§ PROBLEM:
Can you render the source text of every item below as a JSON list of strings, one string per line with blank lines omitted? Leave the pictures out of the answer.

§ MATERIAL SUPPLIED:
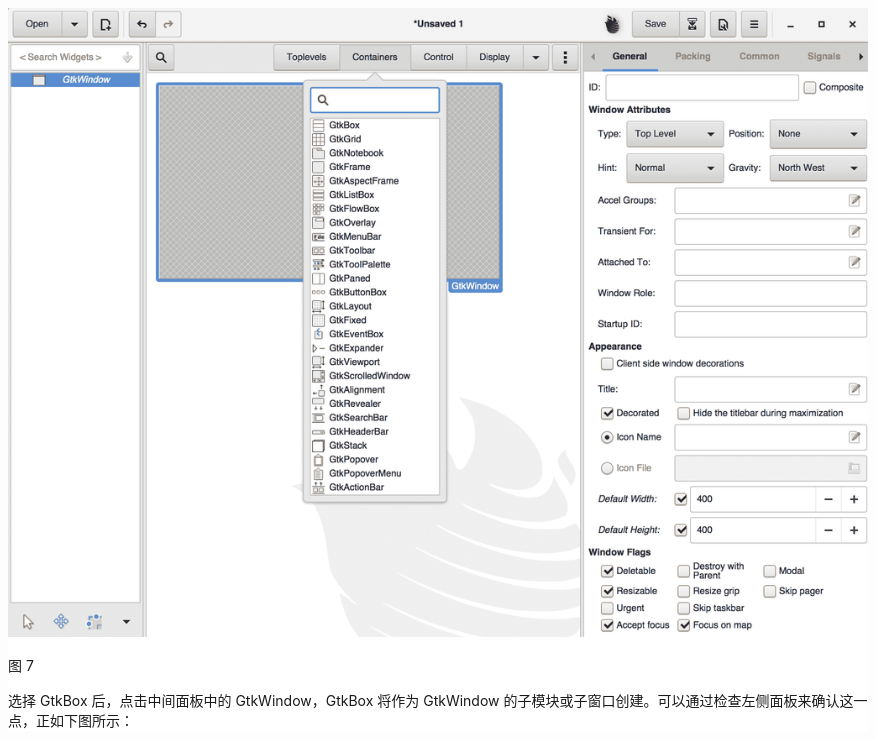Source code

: ![](img/7d4d5098-80b6-4b3b-8625-a29bcf3520aa.png)

图 7

选择 GtkBox 后，点击中间面板中的 GtkWindow，GtkBox 将作为 GtkWindow 的子模块或子窗口创建。可以通过检查左侧面板来确认这一点，正如下图所示：
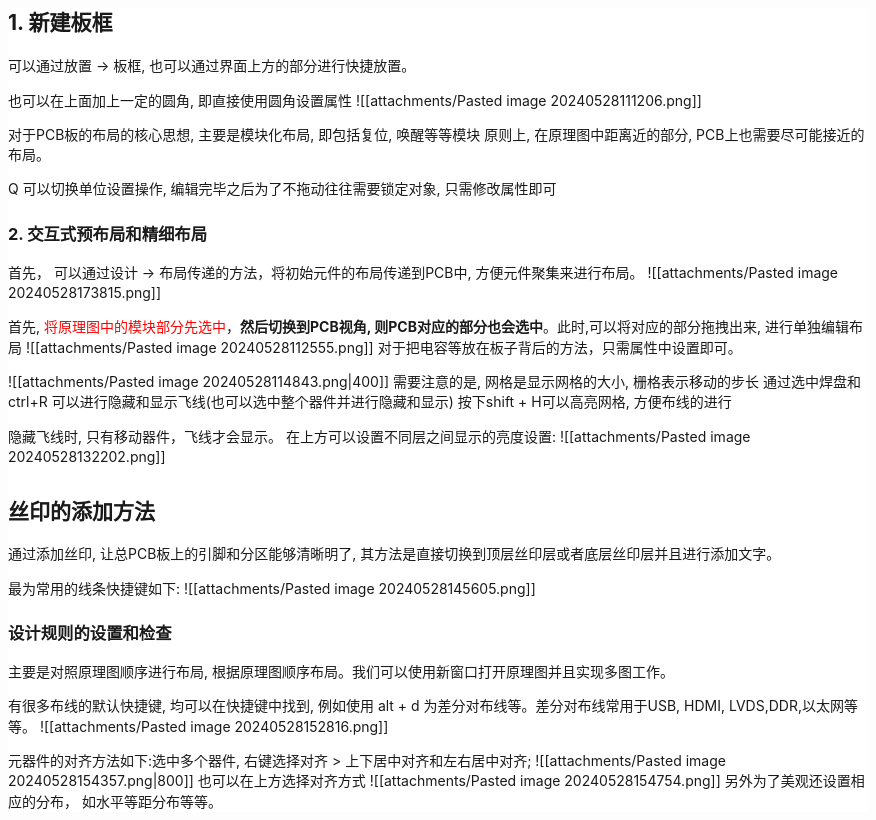 ## 1. 新建板框
可以通过放置 -> 板框, 也可以通过界面上方的部分进行快捷放置。 

也可以在上面加上一定的圆角, 即直接使用圆角设置属性
![[attachments/Pasted image 20240528111206.png]]

对于PCB板的布局的核心思想, 主要是模块化布局, 即包括复位, 唤醒等等模块
原则上, 在原理图中距离近的部分, PCB上也需要尽可能接近的布局。 

Q 可以切换单位设置操作, 编辑完毕之后为了不拖动往往需要锁定对象, 只需修改属性即可

### 2. 交互式预布局和精细布局
首先， 可以通过设计 -> 布局传递的方法，将初始元件的布局传递到PCB中, 方便元件聚集来进行布局。
![[attachments/Pasted image 20240528173815.png]]


首先, <mark style="background: transparent; color: red">将原理图中的模块部分先选中</mark>，**然后切换到PCB视角, 则PCB对应的部分也会选中**。此时,可以将对应的部分拖拽出来, 进行单独编辑布局 
![[attachments/Pasted image 20240528112555.png]]
对于把电容等放在板子背后的方法，只需属性中设置即可。

![[attachments/Pasted image 20240528114843.png|400]]
需要注意的是, 网格是显示网格的大小, 栅格表示移动的步长
通过选中焊盘和 ctrl+R 可以进行隐藏和显示飞线(也可以选中整个器件并进行隐藏和显示)
按下shift + H可以高亮网格, 方便布线的进行

隐藏飞线时, 只有移动器件，飞线才会显示。 
在上方可以设置不同层之间显示的亮度设置: 
![[attachments/Pasted image 20240528132202.png]]


## 丝印的添加方法
通过添加丝印, 让总PCB板上的引脚和分区能够清晰明了,  其方法是直接切换到顶层丝印层或者底层丝印层并且进行添加文字。



最为常用的线条快捷键如下: 
![[attachments/Pasted image 20240528145605.png]]


### 设计规则的设置和检查
主要是对照原理图顺序进行布局, 根据原理图顺序布局。我们可以使用新窗口打开原理图并且实现多图工作。

有很多布线的默认快捷键, 均可以在快捷键中找到, 例如使用 alt + d 为差分对布线等。差分对布线常用于USB, HDMI, LVDS,DDR,以太网等等。
![[attachments/Pasted image 20240528152816.png]]

元器件的对齐方法如下:选中多个器件, 右键选择对齐 > 上下居中对齐和左右居中对齐;
![[attachments/Pasted image 20240528154357.png|800]]
也可以在上方选择对齐方式
![[attachments/Pasted image 20240528154754.png]]
另外为了美观还设置相应的分布， 如水平等距分布等等。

§ EXERCISE RESPONSE:
[
  "Source code",
  ": ![](img/7d4d5098-80b6-4b3b-8625-a29bcf3520aa.png)",
  "图 7",
  "选择 GtkBox 后，点击中间面板中的 GtkWindow，GtkBox 将作为 GtkWindow 的子模块或子窗口创建。可以通过检查左侧面板来确认这一点，正如下图所示：",
  " ## 1. 新建板框",
  "可以通过放置 -> 板框, 也可以通过界面上方的部分进行快捷放置。 ",
  "也可以在上面加上一定的圆角, 即直接使用圆角设置属性",
  "![[attachments/Pasted image 20240528111206.png]]",
  "对于PCB板的布局的核心思想, 主要是模块化布局, 即包括复位, 唤醒等等模块",
  "原则上, 在原理图中距离近的部分, PCB上也需要尽可能接近的布局。 ",
  "Q 可以切换单位设置操作, 编辑完毕之后为了不拖动往往需要锁定对象, 只需修改属性即可",
  "### 2. 交互式预布局和精细布局",
  "首先， 可以通过设计 -> 布局传递的方法，将初始元件的布局传递到PCB中, 方便元件聚集来进行布局。",
  "![[attachments/Pasted image 20240528173815.png]]",
  "首先, <mark style=\"background: transparent; color: red\">将原理图中的模块部分先选中</mark>，**然后切换到PCB视角, 则PCB对应的部分也会选中**。此时,可以将对应的部分拖拽出来, 进行单独编辑布局 ",
  "![[attachments/Pasted image 20240528112555.png]]",
  "对于把电容等放在板子背后的方法，只需属性中设置即可。",
  "![[attachments/Pasted image 20240528114843.png|400]]",
  "需要注意的是, 网格是显示网格的大小, 栅格表示移动的步长",
  "通过选中焊盘和 ctrl+R 可以进行隐藏和显示飞线(也可以选中整个器件并进行隐藏和显示)",
  "按下shift + H可以高亮网格, 方便布线的进行",
  "隐藏飞线时, 只有移动器件，飞线才会显示。 ",
  "在上方可以设置不同层之间显示的亮度设置: ",
  "![[attachments/Pasted image 20240528132202.png]]",
  "## 丝印的添加方法",
  "通过添加丝印, 让总PCB板上的引脚和分区能够清晰明了,  其方法是直接切换到顶层丝印层或者底层丝印层并且进行添加文字。",
  "最为常用的线条快捷键如下: ",
  "![[attachments/Pasted image 20240528145605.png]]",
  "### 设计规则的设置和检查",
  "主要是对照原理图顺序进行布局, 根据原理图顺序布局。我们可以使用新窗口打开原理图并且实现多图工作。",
  "有很多布线的默认快捷键, 均可以在快捷键中找到, 例如使用 alt + d 为差分对布线等。差分对布线常用于USB, HDMI, LVDS,DDR,以太网等等。",
  "![[attachments/Pasted image 20240528152816.png]]",
  "元器件的对齐方法如下:选中多个器件, 右键选择对齐 > 上下居中对齐和左右居中对齐;",
  "![[attachments/Pasted image 20240528154357.png|800]]",
  "也可以在上方选择对齐方式",
  "![[attachments/Pasted image 20240528154754.png]]",
  "另外为了美观还设置相应的分布， 如水平等距分布等等。"
]